Chinese startup DeepSeek, which sent Silicon Valley into a frenzy when it launched its first model R1 out of nowhere last year, has released a new experimental model, DeepSeek-V3.2-Exp. The model, an experimental version of its current V3.1-Terminus, builds on the company’s mission to increase efficiency in AI systems. The big improvement is a new feature called “DeepSeek Sparse Attention” (DSA), which makes the AI better at handling long documents and conversations. According to Adina Yakefu, Chinese community lead at Hugging Face, the new model also cuts the cost of running the AI in half compared to the previous version without a noticeable drop in performance.

The Pros and Cons of ‘Sparse Attention’

An AI model makes decisions based on its training data and new information. Sparse attention works by only factoring in the data it thinks is important for the task at hand, which drastically reduces the resources needed to run it.
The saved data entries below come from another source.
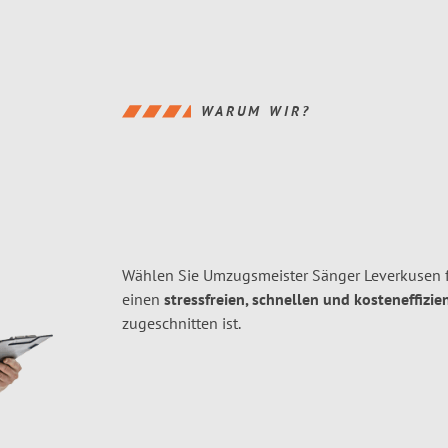
WARUM WIR?
Wählen Sie Umzugsmeister Sänger Leverkusen f
einen
stressfreien, schnellen und kosteneffizie
zugeschnitten ist.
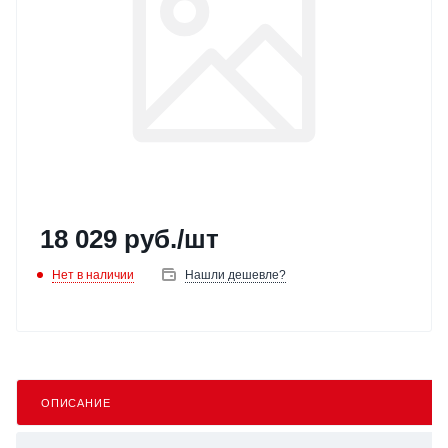
18 029
руб.
/шт
Нет в наличии
Нашли дешевле?
ОПИСАНИЕ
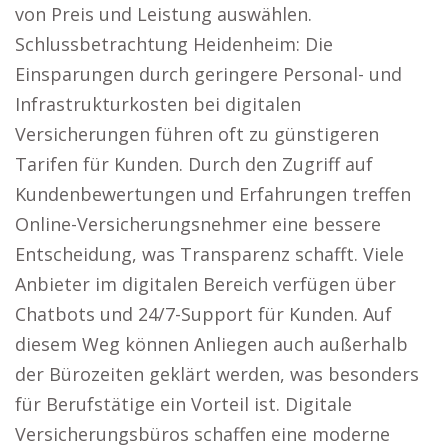
von Preis und Leistung auswählen.
Schlussbetrachtung Heidenheim: Die
Einsparungen durch geringere Personal- und
Infrastrukturkosten bei digitalen
Versicherungen führen oft zu günstigeren
Tarifen für Kunden. Durch den Zugriff auf
Kundenbewertungen und Erfahrungen treffen
Online-Versicherungsnehmer eine bessere
Entscheidung, was Transparenz schafft. Viele
Anbieter im digitalen Bereich verfügen über
Chatbots und 24/7-Support für Kunden. Auf
diesem Weg können Anliegen auch außerhalb
der Bürozeiten geklärt werden, was besonders
für Berufstätige ein Vorteil ist. Digitale
Versicherungsbüros schaffen eine moderne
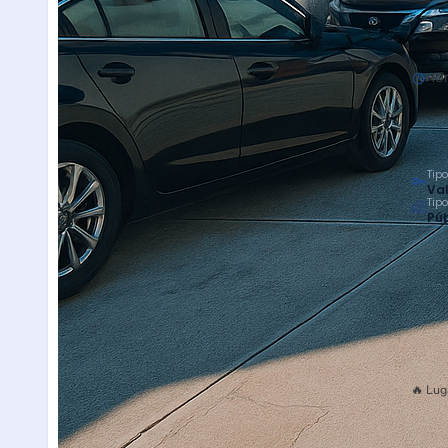
Hor
Tipo
Val
Tip
Púb
🔥 Lug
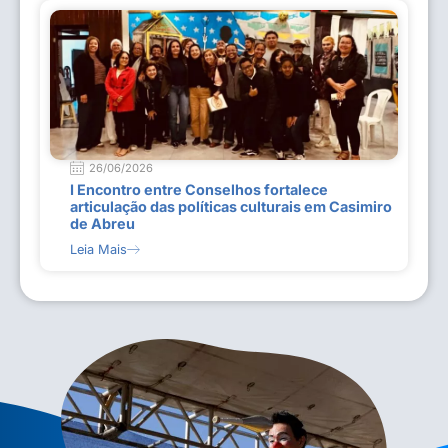
26/06/2026
I Encontro entre Conselhos fortalece
articulação das políticas culturais em Casimiro
de Abreu
Leia Mais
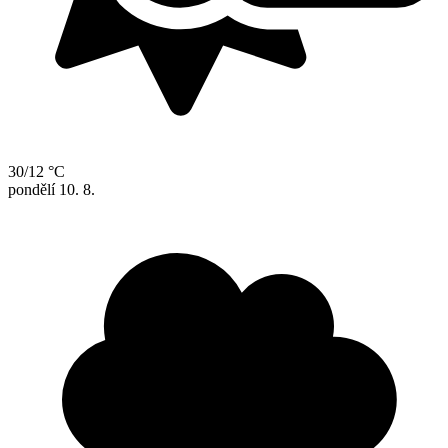
30/12 °C
pondělí
10. 8.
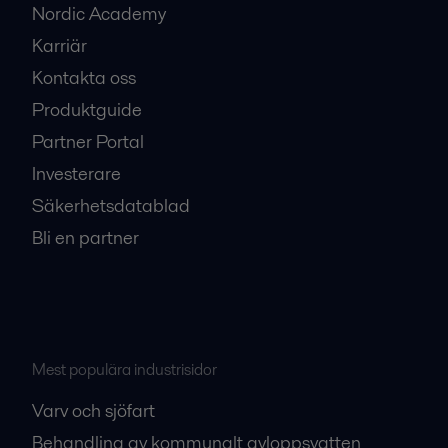
Nordic Academy
Karriär
Kontakta oss
Produktguide
Partner Portal
Investerare
Säkerhetsdatablad
Bli en partner
Mest populära industrisidor
Varv och sjöfart
Behandling av kommunalt avloppsvatten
This is a boon for efficiency and the ability to scale AI. However, critics, such as Ekaterina Almasque, a cofounder of BlankPage Capital, have raised concerns that sparse attention could lead to a drop in reliability due to the lack of oversight in how it chooses to filter information. “The reality is, they have lost a lot of nuances,” she said, adding that it may not be the “optimal one or the safest” AI model to use.
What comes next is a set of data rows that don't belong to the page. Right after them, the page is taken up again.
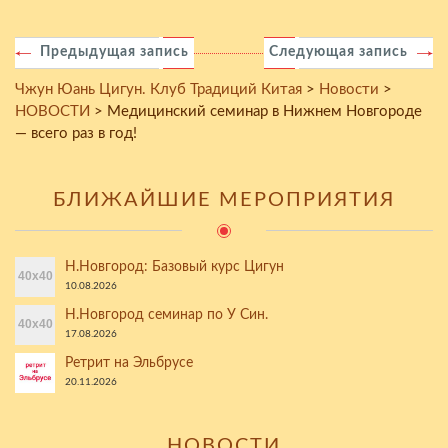
Предыдущая запись
Следующая запись
Чжун Юань Цигун. Клуб Традиций Китая
>
Новости
>
НОВОСТИ
>
Медицинский семинар в Нижнем Новгороде
— всего раз в год!
БЛИЖАЙШИЕ МЕРОПРИЯТИЯ
Н.Новгород: Базовый курс Цигун
10.08.2026
Н.Новгород семинар по У Син.
17.08.2026
Ретрит на Эльбрусе
20.11.2026
НОВОСТИ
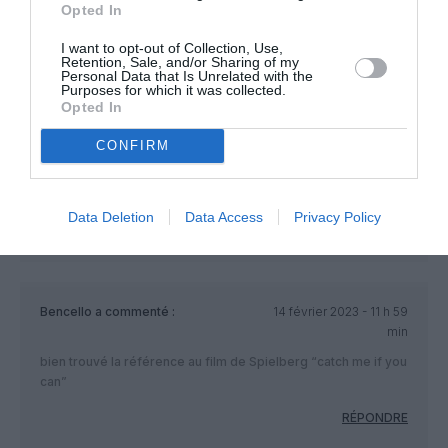
Opted In
Jean
a commenté :
14 février
I want to opt-out of Collection, Use,
Retention, Sale, and/or Sharing of my
2023 - 15 h 15
Personal Data that Is Unrelated with the
min
Purposes for which it was collected.
Opted In
Ca c’est Qatar qui s’en est chargé
🙂
CONFIRM
RÉPONDRE
Data Deletion
Data Access
Privacy Policy
Bencello
a commenté :
14 février 2023 - 11 h 59
min
bien trouvé la référence au film de Spielberg “catch me if you
can”
RÉPONDRE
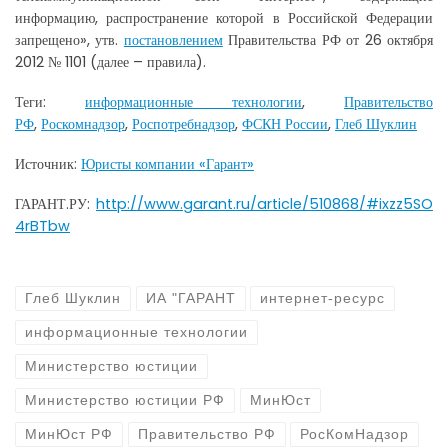
информацию, распространение которой в Российской Федерации
запрещено», утв.
постановлением
Правительства РФ от 26 октября
2012 № 1101 (далее – правила).
Теги:
информационные технологии
,
Правительство
РФ
,
Роскомнадзор
,
Роспотребнадзор
,
ФСКН России
,
Глеб Шуклин
Источник:
Юристы компании «Гарант»
ГАРАНТ.РУ:
http://www.garant.ru/article/510868/#ixzz5SO
4rBTbw
Глеб Шуклин
ИА "ГАРАНТ
интернет-ресурс
информационные технологии
Министерство юстиции
Министерство юстиции РФ
МинЮст
МинЮст РФ
Правительство РФ
РосКомНадзор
Despite these concerns, DeepSeek says the experimental model performs on par with its previous version. Yakefu also noted that DeepSeek’s models work “right out of the box” with Chinese-made AI chips, such as Ascend and Cambricon, which allows them to run locally on domestic hardware without any extra setup. The company has also shared the actual programming code needed to use the experimental model, which allows other people to learn from it and build their own improvements.
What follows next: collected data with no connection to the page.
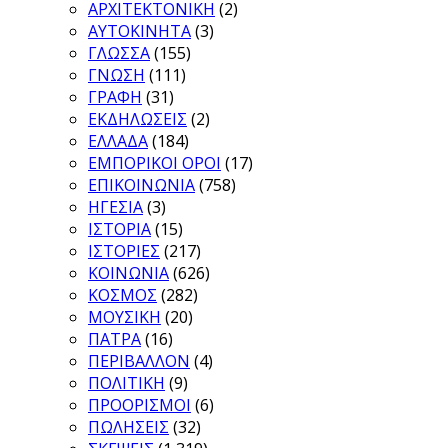
ΑΡΧΙΤΕΚΤΟΝΙΚΗ
(2)
ΑΥΤΟΚΙΝΗΤΑ
(3)
ΓΛΩΣΣΑ
(155)
ΓΝΩΣΗ
(111)
ΓΡΑΦΗ
(31)
ΕΚΔΗΛΩΣΕΙΣ
(2)
ΕΛΛΑΔΑ
(184)
ΕΜΠΟΡΙΚΟΙ ΟΡΟΙ
(17)
ΕΠΙΚΟΙΝΩΝΙΑ
(758)
ΗΓΕΣΙΑ
(3)
ΙΣΤΟΡΙΑ
(15)
ΙΣΤΟΡΙΕΣ
(217)
ΚΟΙΝΩΝΙΑ
(626)
ΚΟΣΜΟΣ
(282)
ΜΟΥΣΙΚΗ
(20)
ΠΑΤΡΑ
(16)
ΠΕΡΙΒΑΛΛΟΝ
(4)
ΠΟΛΙΤΙΚΗ
(9)
ΠΡΟΟΡΙΣΜΟΙ
(6)
ΠΩΛΗΣΕΙΣ
(32)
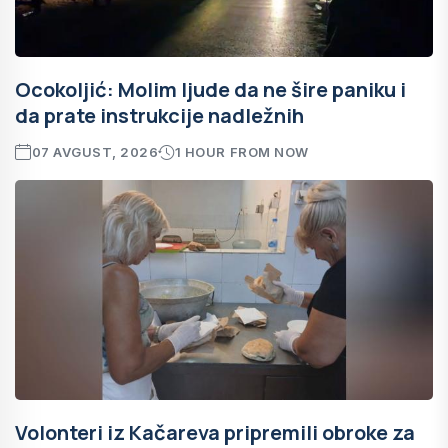
Ocokoljić: Molim ljude da ne šire paniku i
da prate instrukcije nadležnih
07 AVGUST, 2026
1 HOUR FROM NOW
Volonteri iz Kačareva pripremili obroke za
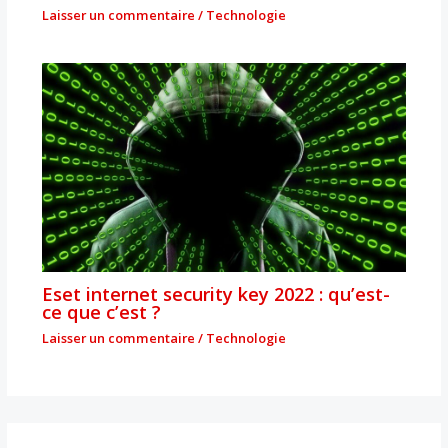
Laisser un commentaire
/
Technologie
Eset internet security key 2022 : qu’est-
ce que c’est ?
Laisser un commentaire
/
Technologie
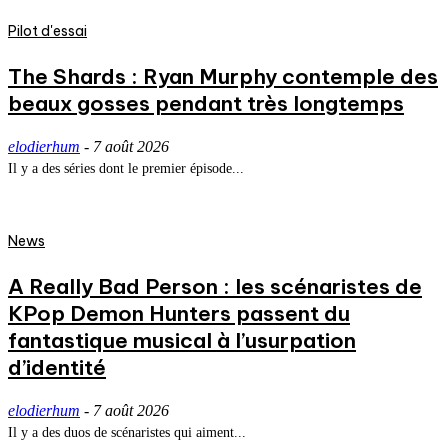
Pilot d'essai
The Shards : Ryan Murphy contemple des
beaux gosses pendant très longtemps
elodierhum
-
7 août 2026
Il y a des séries dont le premier épisode...
News
A Really Bad Person : les scénaristes de
KPop Demon Hunters passent du
fantastique musical à l’usurpation
d’identité
elodierhum
-
7 août 2026
Il y a des duos de scénaristes qui aiment...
Author’s Opinion DeepSeek’s new model, with its focus on efficiency and cost reduction, is a strategic move that could democratize access to powerful AI. While competitors are locked in a race for raw power and size, DeepSeek is carving out a niche by making AI more practical and affordable for developers, researchers, and smaller companies. This approach, combined with its open-source nature and compatibility with Chinese hardware, positions the company as a key player in the global AI competition. This is a long-term play that shows DeepSeek’s leadership is thinking about the sustainability and accessibility of AI, not just the speed and power of its models.